Consider this sobering paragraph from the latest Financial Control Board analysis of the city’s financial plan:
The city will be entering FY 2012 [on July 1] with a balanced budget and no money set aside to deal with the FY 2013 budget gap. The surplus created in FY 2011 has allowed the city not only to propose a balanced budget in FY 2012, but to largely replace the loss of almost $1.7 billion in federal and state education aid with city funds. Since this was accomplished with nonrecurring resources, the projected budget gap for FY 2013 is over $4.8 billion. It will become more and more difficult for the city to manage its budget in an uncertain economic recovery and with the likelihood of further reductions in federal and state aid. The city will have to act again quickly to reduce expenditures and increase revenues to build up a surplus of the magnitude of past years. [emphasis added]
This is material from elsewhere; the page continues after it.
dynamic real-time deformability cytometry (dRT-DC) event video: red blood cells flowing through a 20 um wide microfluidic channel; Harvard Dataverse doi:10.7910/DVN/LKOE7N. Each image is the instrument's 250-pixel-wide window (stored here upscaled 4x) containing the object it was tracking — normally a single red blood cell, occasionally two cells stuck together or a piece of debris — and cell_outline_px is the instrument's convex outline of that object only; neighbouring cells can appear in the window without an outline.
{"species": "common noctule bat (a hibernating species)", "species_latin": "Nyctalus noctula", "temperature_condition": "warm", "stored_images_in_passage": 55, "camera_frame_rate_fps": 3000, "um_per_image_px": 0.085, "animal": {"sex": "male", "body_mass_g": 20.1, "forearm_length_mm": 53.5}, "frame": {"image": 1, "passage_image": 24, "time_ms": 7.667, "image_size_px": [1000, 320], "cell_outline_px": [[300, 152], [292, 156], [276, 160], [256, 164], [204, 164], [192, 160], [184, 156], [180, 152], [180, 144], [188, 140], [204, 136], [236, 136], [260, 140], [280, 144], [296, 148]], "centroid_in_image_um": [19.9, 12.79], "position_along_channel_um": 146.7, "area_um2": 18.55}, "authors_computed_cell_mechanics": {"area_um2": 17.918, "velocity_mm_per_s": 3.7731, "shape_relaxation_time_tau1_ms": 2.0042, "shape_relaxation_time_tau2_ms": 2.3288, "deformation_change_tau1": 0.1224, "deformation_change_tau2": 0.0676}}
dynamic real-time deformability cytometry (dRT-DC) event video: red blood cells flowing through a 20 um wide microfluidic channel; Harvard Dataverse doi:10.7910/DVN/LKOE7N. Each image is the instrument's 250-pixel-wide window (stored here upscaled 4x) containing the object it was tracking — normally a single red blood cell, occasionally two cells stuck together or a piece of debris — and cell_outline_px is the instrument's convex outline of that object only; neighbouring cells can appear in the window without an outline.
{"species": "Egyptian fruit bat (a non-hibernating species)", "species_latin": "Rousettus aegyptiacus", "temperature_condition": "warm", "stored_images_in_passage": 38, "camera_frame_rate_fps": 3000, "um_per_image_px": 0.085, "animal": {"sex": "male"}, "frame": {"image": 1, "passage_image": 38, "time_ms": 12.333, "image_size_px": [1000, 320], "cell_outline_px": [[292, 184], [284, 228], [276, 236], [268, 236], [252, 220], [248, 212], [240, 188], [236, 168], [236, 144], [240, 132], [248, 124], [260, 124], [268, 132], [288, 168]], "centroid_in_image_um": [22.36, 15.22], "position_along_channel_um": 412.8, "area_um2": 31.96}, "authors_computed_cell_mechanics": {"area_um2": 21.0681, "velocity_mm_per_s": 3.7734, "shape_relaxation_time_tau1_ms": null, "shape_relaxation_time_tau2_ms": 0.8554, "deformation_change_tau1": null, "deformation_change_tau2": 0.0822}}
In other words, almost as soon as the 2012 budget passes, Bloomberg will need to start making cuts to help close the gap in the next budget after that.
A better way to save money would be to entirely eliminate the welfare funds and consolidate supplementary benefits under the city’s health care plan, as recommended by the Citizens Budget Commission. Council Speaker Quinn, who tops a long list of would-be mayors-in-waiting, should help Bloomberg push to accomplish this–whether the unions like it or not.